Oolong (ウーロン, Ūron) was a domestic rabbit owned by Hironori Akutagawa. Oolong became an Internet phenomenon through his owner, Akutagawa, uploading images of the rabbit with objects balanced on his head because of his skills of balancing items such as dorayaki.

Akutagawa's site featured "photo journeys" of Oolong traveling with his master through the house, yard, and other locations. The website became known to a wider audience when it was covered in 2001 by Syberpunk, a site which focuses on odd aspects of Japanese culture.

==History==
Oolong was trained to balance objects on his head, an art called 'Head Performance' by his owner. The first object balanced on Oolong's head was a 35 mm film canister on 25 May 1999. Akutagawa later used tea cups, bread, fruit, dorayaki, and a rabbit skull. Although most reactions on the Internet were positive, there were some complaints by people who believed the practice to be cruel to animals. In response, Akutagawa wrote in a message to website visitors:

Some visitors have written me e-mails, accusing me of being cruel to my rabbit and that I am abusing my pet. This was never my intention when I included numerous links to photographs, showing Oolong's unique ability to hold objects on his head. This is not a site to mock rabbits, or demonstrate animal abuse. I'm sure you understand it if you see whole my site.
◆ ◆ ◆ ◆
Activity A:
Return the section of the passage about Oolong the rabbit starting at "Some visitors have" and ending at "whole my site.", copied word for word.
Activity B:
Resume the passage about Oolong the rabbit, writing on from its last sentence.
◆ ◆ ◆ ◆
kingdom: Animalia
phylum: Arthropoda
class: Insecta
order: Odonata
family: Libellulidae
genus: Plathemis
◆ ◆ ◆ ◆
Answer A:
Some visitors have written me e-mails, accusing me of being cruel to my rabbit and that I am abusing my pet. This was never my intention when I included numerous links to photographs, showing Oolong's unique ability to hold objects on his head. This is not a site to mock rabbits, or demonstrate animal abuse. I'm sure you understand it if you see whole my site.

Answer B:
Throughout the rabbit's lifetime, the photographer continued to document his journeys through natural and not-so-natural environments as well as take hundreds of pictures of the rabbit balancing objects. Oolong was noticed by the media, including the New York Times, and became a widespread Internet meme. One of Oolong's photographs was used as an image macro called "Bunny Wafflehead" which featured Oolong balancing a dorayaki on his head. Another photograph showed Oolong with a pancake on his head with the caption "I have no idea what you're talking about... so here's a bunny with a pancake on its head."

Oolong died on January 7, 2003. Akutagawa took photographs of the rabbit's last days alive and included some of them on his website. Oolong was succeeded as Akutagawa's pet by another rabbit named Yuebing (meaning "moon cake"), a Netherland Dwarf.